On Thursday afternoon we also purchased bikes from a shop owned by local assistant Sen Marya’s brother-in-law’s family. Students all received brand-new bikes, some with gears and some without, along with bike locks, baskets, and lights. Students are loving riding around the city on their bikes, navigating traffic and exploring on their own. It’s always been Keith’s preferred method for exploring the city, too. Students had about a week to learn to know the complex but free-flowing traffic patterns, and all seemed ready to venture out on their own. For most trips, they’ll use their bicycles instead of tuk-tuks and motos.
Friday afternoon SSTers had lunch with 10 Royal University of Phnom Penh students — all first-year English students. Since we share the campus with these Cambodian students, many of them from out in the provinces, we wanted students to have the opportunity to interact. We paired off and walked together to the Pizza Company, and then had pizza, including several with seafood, before heading off to the afternoon’s lectures.
Friday afternoon included two lectures, one by Lam Socheat of Building Capacity for Change, about Seeking Good Governance in Cambodia. Socheat spoke about the many grassroots efforts his organization is planning to help those in the provinces understand democratic concepts. The Cambodian-run Non-Governmental Organization also works with members of the Cambodian parliament to work with concepts of representation and giving a voice to the people.
Following Socheat’s lecture, we heard from Father Francois Ponchaud for the second time, this time about Buddhism in Cambodia. Father Ponchaud, a Catholic priest, has deep sympathies for Buddhism and has written a book on similarities between Buddhism and Christianity.

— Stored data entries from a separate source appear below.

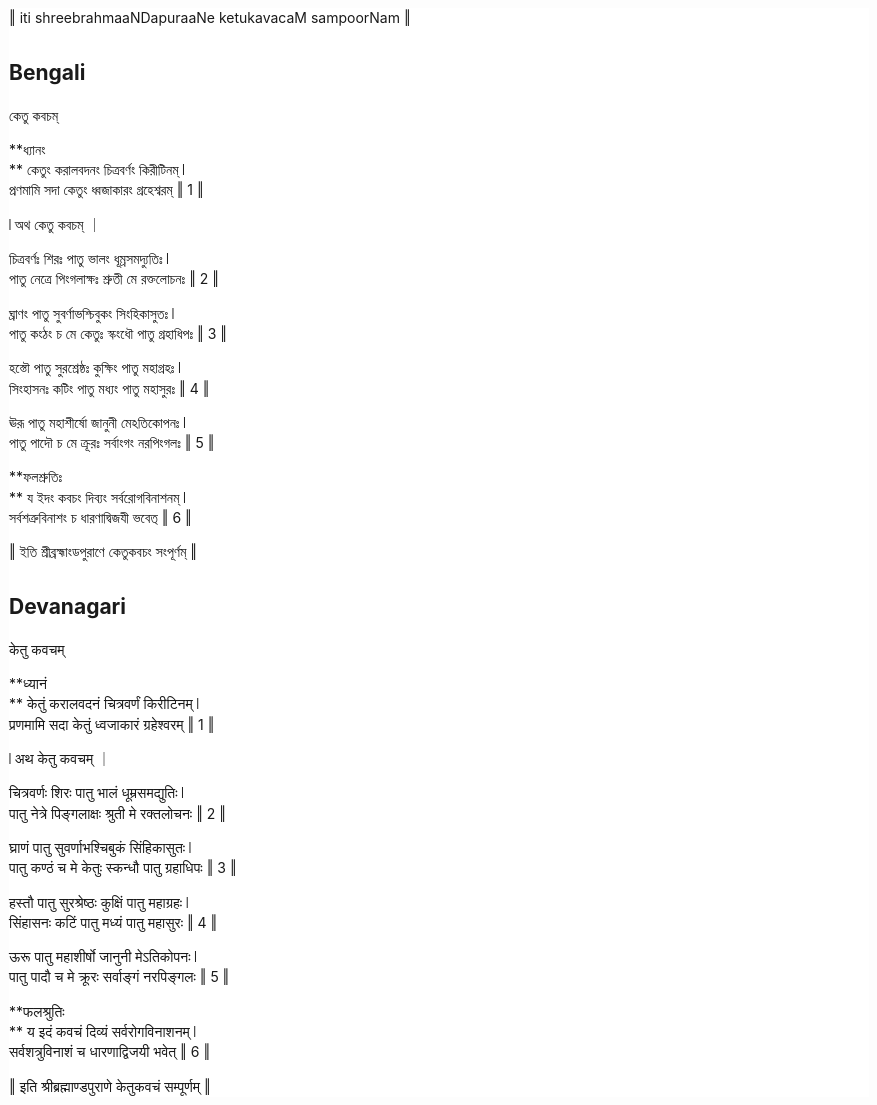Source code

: ‖ iti shreebrahmaaNDapuraaNe ketukavacaM sampoorNam ‖  

## Bengali

কেতু কবচম্  

**ধ্যানং  
** কেতুং করালবদনং চিত্রবর্ণং কিরীটিনম্ ❘  
প্রণমামি সদা কেতুং ধ্বজাকারং গ্রহেশ্বরম্ ‖ 1 ‖  

❘ অথ কেতু কবচম্ ｜  

চিত্রবর্ণঃ শিরঃ পাতু ভালং ধূম্রসমদ্যুতিঃ ❘  
পাতু নেত্রে পিংগলাক্ষঃ শ্রুতী মে রক্তলোচনঃ ‖ 2 ‖  

ঘ্রাণং পাতু সুবর্ণাভশ্চিবুকং সিংহিকাসুতঃ ❘  
পাতু কংঠং চ মে কেতুঃ স্কংধৌ পাতু গ্রহাধিপঃ ‖ 3 ‖  

হস্তৌ পাতু সুরশ্রেষ্ঠঃ কুক্ষিং পাতু মহাগ্রহঃ ❘  
সিংহাসনঃ কটিং পাতু মধ্যং পাতু মহাসুরঃ ‖ 4 ‖  

ঊরূ পাতু মহাশীর্ষো জানুনী মেঽতিকোপনঃ ❘  
পাতু পাদৌ চ মে ক্রূরঃ সর্বাংগং নরপিংগলঃ ‖ 5 ‖  

 **ফলশ্রুতিঃ  
** য ইদং কবচং দিব্যং সর্বরোগবিনাশনম্ ❘  
সর্বশত্রুবিনাশং চ ধারণাদ্বিজযী ভবেত্ ‖ 6 ‖  

‖ ইতি শ্রীব্রহ্মাংডপুরাণে কেতুকবচং সংপূর্ণম্ ‖  

## Devanagari

केतु कवचम्  

**ध्यानं  
** केतुं करालवदनं चित्रवर्णं किरीटिनम् ❘  
प्रणमामि सदा केतुं ध्वजाकारं ग्रहेश्वरम् ‖ 1 ‖  

❘ अथ केतु कवचम् ｜  

चित्रवर्णः शिरः पातु भालं धूम्रसमद्युतिः ❘  
पातु नेत्रे पिङ्गलाक्षः श्रुती मे रक्तलोचनः ‖ 2 ‖  

घ्राणं पातु सुवर्णाभश्चिबुकं सिंहिकासुतः ❘  
पातु कण्ठं च मे केतुः स्कन्धौ पातु ग्रहाधिपः ‖ 3 ‖  

हस्तौ पातु सुरश्रेष्ठः कुक्षिं पातु महाग्रहः ❘  
सिंहासनः कटिं पातु मध्यं पातु महासुरः ‖ 4 ‖  

ऊरू पातु महाशीर्षो जानुनी मेऽतिकोपनः ❘  
पातु पादौ च मे क्रूरः सर्वाङ्गं नरपिङ्गलः ‖ 5 ‖  

 **फलश्रुतिः  
** य इदं कवचं दिव्यं सर्वरोगविनाशनम् ❘  
सर्वशत्रुविनाशं च धारणाद्विजयी भवेत् ‖ 6 ‖  

‖ इति श्रीब्रह्माण्डपुराणे केतुकवचं सम्पूर्णम् ‖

He walked us through some of Buddhism’s key concepts, the history of Buddhism in Cambodia, and the reality of Cambodia’s Brahman (Hindu) and animist past. Cambodian religion continues to be a blending of Brahmanism, Buddhism, and animism (seeing spirits in almost all living beings), said Father Ponchaud, even though the country is technically 96 percent Buddhist. Tomorrow (Monday) we’ll do another Buddhist lecture, essentially practicing Buddhist meditation at one of the many wats that dot Phnom Penh.